-- Opening Marker --

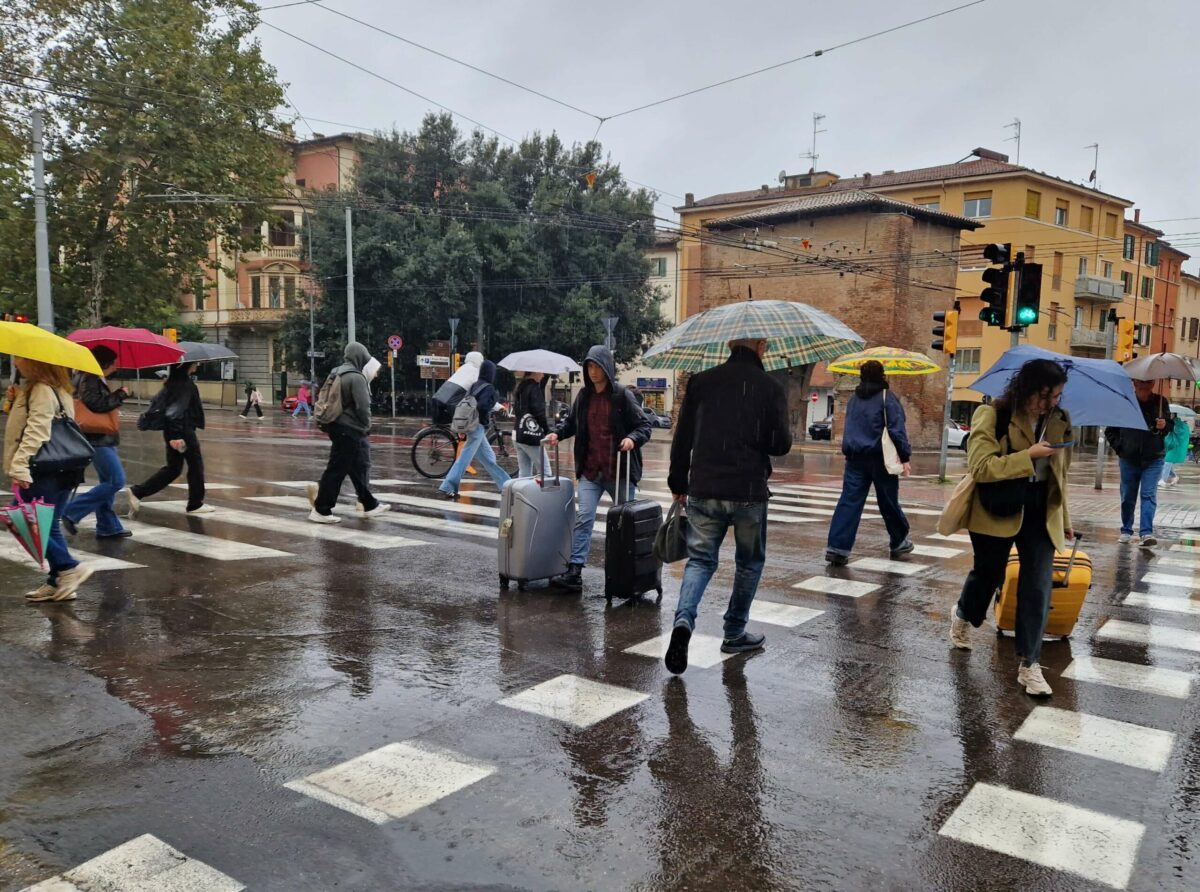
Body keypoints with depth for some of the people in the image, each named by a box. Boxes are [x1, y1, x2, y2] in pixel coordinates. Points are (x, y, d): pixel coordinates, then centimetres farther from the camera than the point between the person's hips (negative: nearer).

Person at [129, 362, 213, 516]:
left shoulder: (173, 381, 10)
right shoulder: (185, 383, -18)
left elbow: (158, 400, 18)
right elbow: (176, 410, -25)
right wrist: (175, 436, -28)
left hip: (172, 432, 9)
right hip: (183, 431, -9)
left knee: (173, 468, 14)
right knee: (196, 465, 6)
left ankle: (138, 492, 5)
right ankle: (196, 504, 16)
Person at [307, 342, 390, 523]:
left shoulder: (337, 374, 13)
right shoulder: (356, 377, -16)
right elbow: (363, 406, -20)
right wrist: (367, 425, -3)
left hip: (339, 427, 10)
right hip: (349, 430, -10)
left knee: (360, 467, 17)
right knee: (337, 469, -4)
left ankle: (369, 505, 26)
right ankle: (321, 510, 2)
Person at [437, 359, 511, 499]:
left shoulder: (473, 386, 12)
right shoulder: (489, 388, -11)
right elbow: (483, 406, -26)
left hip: (470, 425, 9)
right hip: (478, 426, -9)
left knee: (489, 458, 16)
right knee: (464, 458, -7)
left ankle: (504, 484, 26)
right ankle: (448, 487, -8)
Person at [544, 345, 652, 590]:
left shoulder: (622, 395, -6)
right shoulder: (584, 396, 6)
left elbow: (644, 425, -5)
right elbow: (571, 421, 19)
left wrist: (632, 438, -25)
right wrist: (557, 433, 1)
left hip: (619, 471, -2)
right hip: (590, 471, 3)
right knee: (583, 518, -6)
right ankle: (574, 572, -7)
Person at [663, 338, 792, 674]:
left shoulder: (701, 382, 3)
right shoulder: (770, 387, -6)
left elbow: (682, 438, 5)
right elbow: (782, 444, -6)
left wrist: (678, 483, 14)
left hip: (703, 490, 2)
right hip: (748, 492, -2)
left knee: (700, 559, 12)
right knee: (750, 563, 18)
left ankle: (684, 619, -13)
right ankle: (735, 633, 26)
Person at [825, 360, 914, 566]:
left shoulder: (854, 399, 13)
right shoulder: (887, 398, -6)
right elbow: (897, 430, -11)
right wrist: (905, 457, -9)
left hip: (855, 458, 4)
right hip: (880, 458, -4)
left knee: (849, 501, -1)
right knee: (889, 502, 11)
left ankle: (837, 547, -10)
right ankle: (899, 542, 30)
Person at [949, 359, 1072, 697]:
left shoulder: (1060, 422, 4)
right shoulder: (992, 416, -13)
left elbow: (1061, 474, 15)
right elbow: (980, 467, -22)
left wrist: (1064, 519, 18)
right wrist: (1028, 456, -27)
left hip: (1040, 512, 4)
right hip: (996, 509, -3)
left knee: (1038, 586, -4)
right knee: (988, 574, 14)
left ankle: (1029, 665, 4)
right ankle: (962, 616, 46)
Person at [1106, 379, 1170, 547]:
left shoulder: (1160, 402, 0)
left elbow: (1168, 430, 6)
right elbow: (1110, 430, 8)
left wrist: (1163, 426, -16)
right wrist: (1118, 446, -2)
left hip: (1153, 459, 0)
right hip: (1129, 458, 1)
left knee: (1149, 495, -8)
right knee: (1127, 496, 9)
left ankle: (1147, 533, -12)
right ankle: (1126, 531, 21)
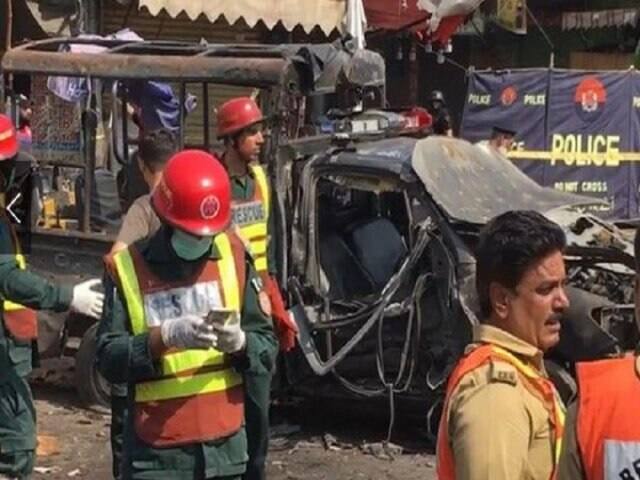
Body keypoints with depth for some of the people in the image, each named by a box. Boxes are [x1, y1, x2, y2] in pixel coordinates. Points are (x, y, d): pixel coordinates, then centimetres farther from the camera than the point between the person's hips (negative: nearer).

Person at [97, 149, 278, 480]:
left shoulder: (234, 256, 3)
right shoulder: (127, 267, -5)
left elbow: (267, 347, 4)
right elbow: (108, 359, -11)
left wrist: (239, 342, -18)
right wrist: (164, 337, -26)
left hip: (224, 444, 3)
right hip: (157, 450, -3)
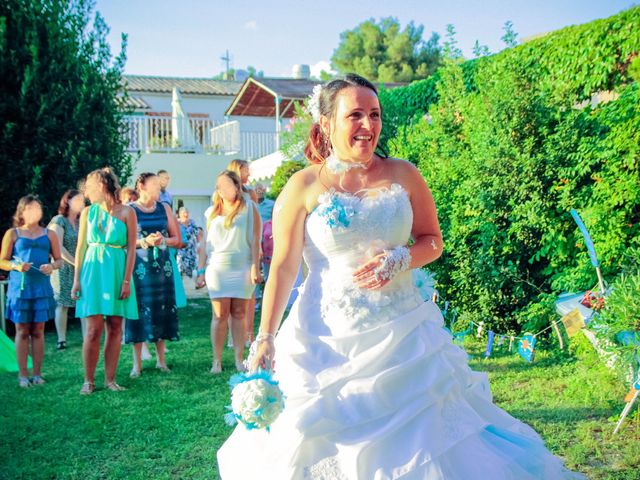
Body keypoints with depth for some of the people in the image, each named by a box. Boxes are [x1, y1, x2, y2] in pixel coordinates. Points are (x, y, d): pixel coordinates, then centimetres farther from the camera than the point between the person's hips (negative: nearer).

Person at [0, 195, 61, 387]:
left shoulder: (49, 234, 9)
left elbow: (59, 260, 10)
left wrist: (52, 266, -12)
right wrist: (16, 266, -16)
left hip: (42, 287, 1)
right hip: (19, 287, -1)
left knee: (38, 331, 4)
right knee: (22, 331, 2)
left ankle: (37, 374, 10)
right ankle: (23, 375, 6)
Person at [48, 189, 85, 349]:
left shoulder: (81, 222, 13)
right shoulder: (58, 220, -4)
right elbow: (57, 247, -12)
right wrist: (75, 263, -12)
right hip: (63, 269, -5)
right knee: (62, 304, 0)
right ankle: (61, 340, 5)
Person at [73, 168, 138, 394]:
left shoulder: (126, 212, 1)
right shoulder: (88, 212, 8)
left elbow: (131, 249, -1)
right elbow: (81, 247, 8)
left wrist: (126, 280, -7)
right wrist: (77, 279, 2)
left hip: (117, 272, -1)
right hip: (93, 271, 1)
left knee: (115, 328, 1)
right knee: (94, 328, -4)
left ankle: (110, 379, 9)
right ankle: (89, 381, 4)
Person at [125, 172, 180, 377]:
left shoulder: (164, 208, 8)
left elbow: (177, 238, 10)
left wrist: (163, 241, -9)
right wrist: (144, 242, -17)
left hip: (163, 266, 3)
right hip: (139, 266, -3)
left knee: (162, 310, 4)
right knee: (139, 310, -2)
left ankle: (161, 360, 14)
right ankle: (137, 363, 5)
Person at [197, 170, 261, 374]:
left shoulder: (248, 208, 3)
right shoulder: (212, 212, 13)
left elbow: (255, 239, -2)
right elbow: (206, 243, 16)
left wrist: (255, 266, -9)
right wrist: (201, 269, 12)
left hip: (242, 267, -2)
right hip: (217, 267, 2)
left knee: (239, 313, 1)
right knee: (219, 314, -3)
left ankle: (239, 359, 6)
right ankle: (217, 360, 1)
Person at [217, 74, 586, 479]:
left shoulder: (403, 175, 2)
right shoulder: (304, 186, -4)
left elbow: (433, 242, 9)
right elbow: (283, 267, -4)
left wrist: (400, 260, -13)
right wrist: (265, 339, -10)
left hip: (402, 335, 2)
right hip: (328, 339, -1)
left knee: (419, 437, 5)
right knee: (325, 441, 5)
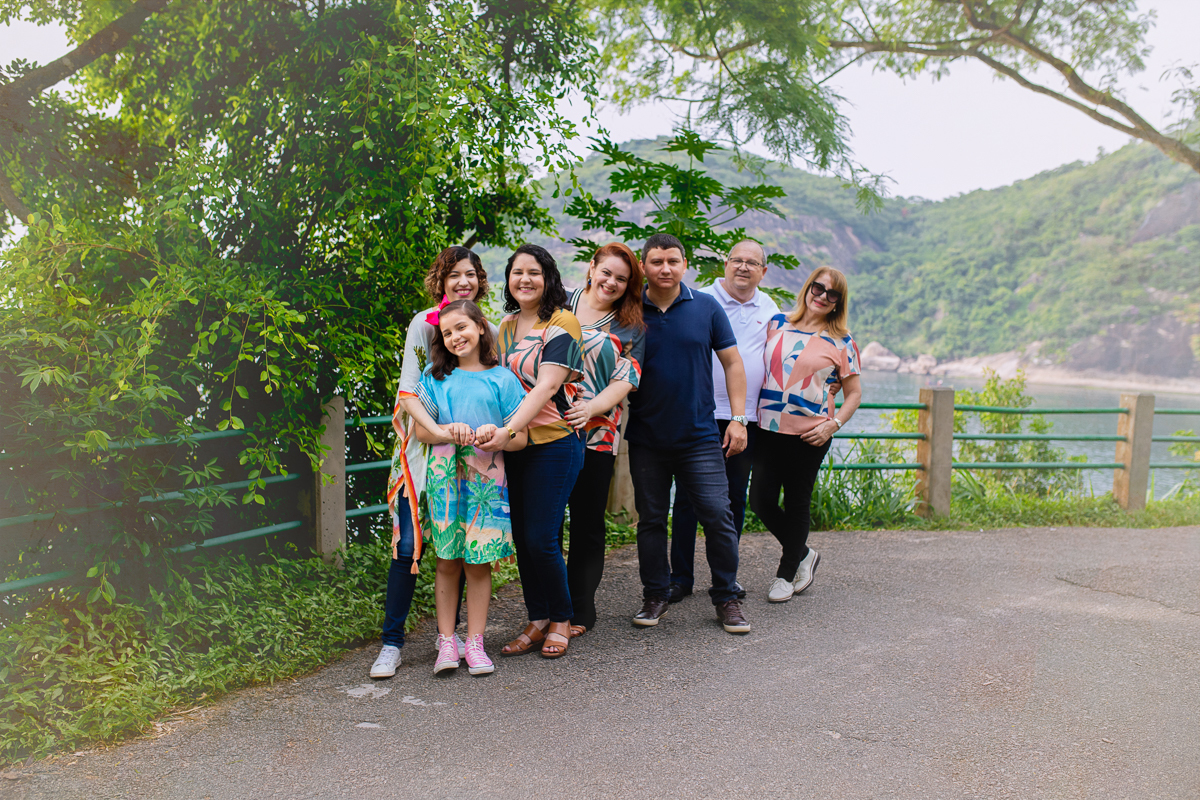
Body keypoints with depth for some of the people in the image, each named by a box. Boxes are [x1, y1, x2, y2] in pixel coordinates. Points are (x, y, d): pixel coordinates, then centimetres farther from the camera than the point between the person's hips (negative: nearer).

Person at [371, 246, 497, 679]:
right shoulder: (424, 324, -6)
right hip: (423, 446, -3)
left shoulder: (490, 331, 5)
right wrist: (438, 430, -28)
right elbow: (408, 392, -12)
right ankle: (391, 642, 4)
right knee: (409, 544, -6)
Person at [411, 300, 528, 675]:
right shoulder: (435, 377, 8)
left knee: (479, 563, 2)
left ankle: (475, 642, 12)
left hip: (486, 479, -1)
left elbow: (521, 438, 3)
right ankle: (446, 642, 14)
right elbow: (421, 430, 6)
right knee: (447, 561, 5)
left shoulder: (502, 379, 4)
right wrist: (448, 431, -14)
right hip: (444, 477, 1)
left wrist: (497, 434, -18)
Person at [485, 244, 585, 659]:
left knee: (541, 539, -6)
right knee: (521, 537, 9)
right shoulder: (506, 325, 14)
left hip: (554, 442, -6)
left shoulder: (562, 322, -8)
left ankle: (560, 620, 15)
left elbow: (547, 386, -19)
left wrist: (508, 428, -28)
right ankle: (537, 621, 24)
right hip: (514, 446, 6)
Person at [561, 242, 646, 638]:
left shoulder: (630, 327, 7)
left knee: (587, 523, 3)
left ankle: (580, 610, 16)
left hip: (597, 434, -1)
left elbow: (627, 379, -2)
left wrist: (591, 408, -18)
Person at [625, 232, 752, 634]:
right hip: (646, 439, 1)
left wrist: (738, 418, -1)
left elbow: (732, 362, 6)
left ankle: (726, 599, 13)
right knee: (650, 519, 9)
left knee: (718, 517, -3)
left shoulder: (706, 307, 3)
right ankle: (655, 595, 24)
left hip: (700, 436, 0)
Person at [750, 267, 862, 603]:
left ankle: (786, 574, 26)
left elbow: (854, 392, 5)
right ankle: (803, 554, 26)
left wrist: (833, 424, -10)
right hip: (768, 428, 3)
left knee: (796, 504, 6)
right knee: (761, 502, 0)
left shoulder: (841, 341, 1)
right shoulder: (776, 323, 8)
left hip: (809, 434, -3)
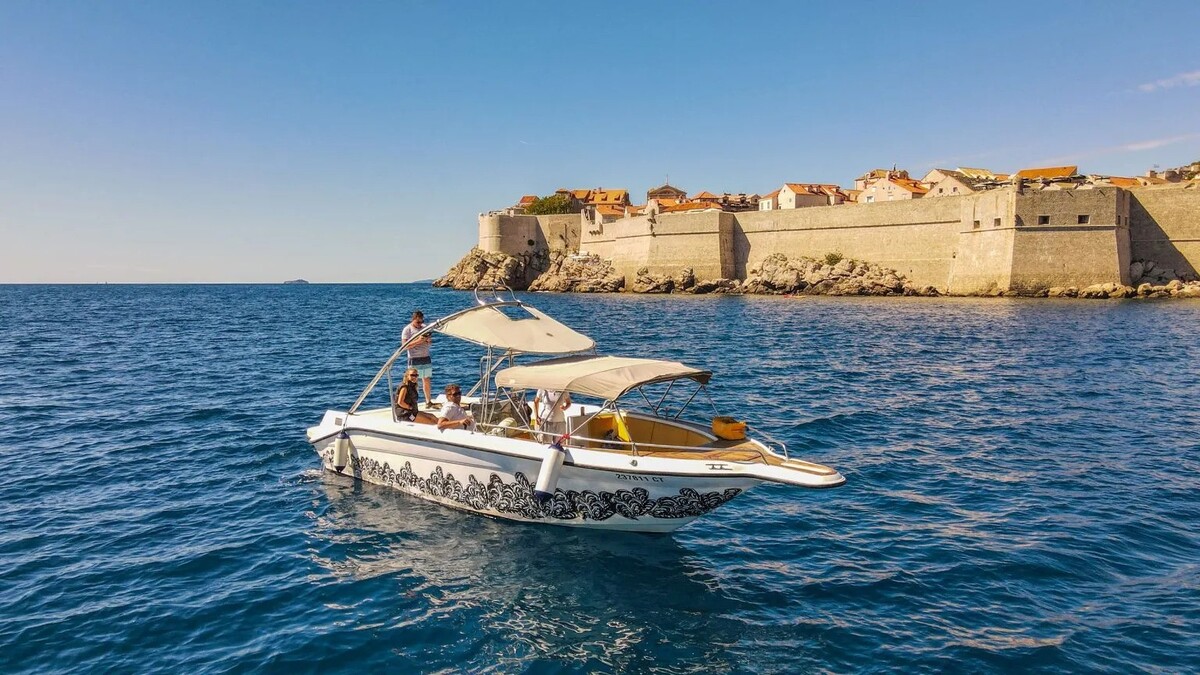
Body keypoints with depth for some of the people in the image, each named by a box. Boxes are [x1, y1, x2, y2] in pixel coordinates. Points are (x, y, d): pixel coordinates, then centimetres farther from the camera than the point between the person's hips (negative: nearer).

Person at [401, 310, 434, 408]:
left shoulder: (424, 327, 10)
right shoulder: (407, 329, -6)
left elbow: (430, 341, 19)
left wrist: (428, 340, -6)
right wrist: (418, 341, -23)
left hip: (426, 358, 5)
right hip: (414, 360, -5)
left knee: (427, 381, 11)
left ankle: (428, 401, 23)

-- Closing Marker --

Task to carry out>
Rewrite the records from the line holding "right shoulder: (776, 323, 8)" through the end of the records, inclusive, with "centimetres" replaced by "centimeters" and nothing else changed. Leave the pictures out of your answer.

Exercise response>
right shoulder: (776, 323, 8)
left hip: (809, 434, -3)
Body keypoints with depth for some of the people in the image, each named by a box. Boxes are [x1, y1, x2, y2] in pixel coordinates. Points are (x, y, d): pixel coordinates, then centimeters farther from the camera than the point between the person's hips (negative: nearer).

Person at [401, 310, 434, 408]:
left shoulder: (424, 327, 10)
right shoulder: (407, 329, -6)
left elbow: (430, 341, 19)
left wrist: (428, 340, -6)
right wrist: (418, 341, -23)
left hip: (426, 358, 5)
right hip: (414, 360, -5)
left knee: (427, 381, 11)
left ankle: (428, 401, 23)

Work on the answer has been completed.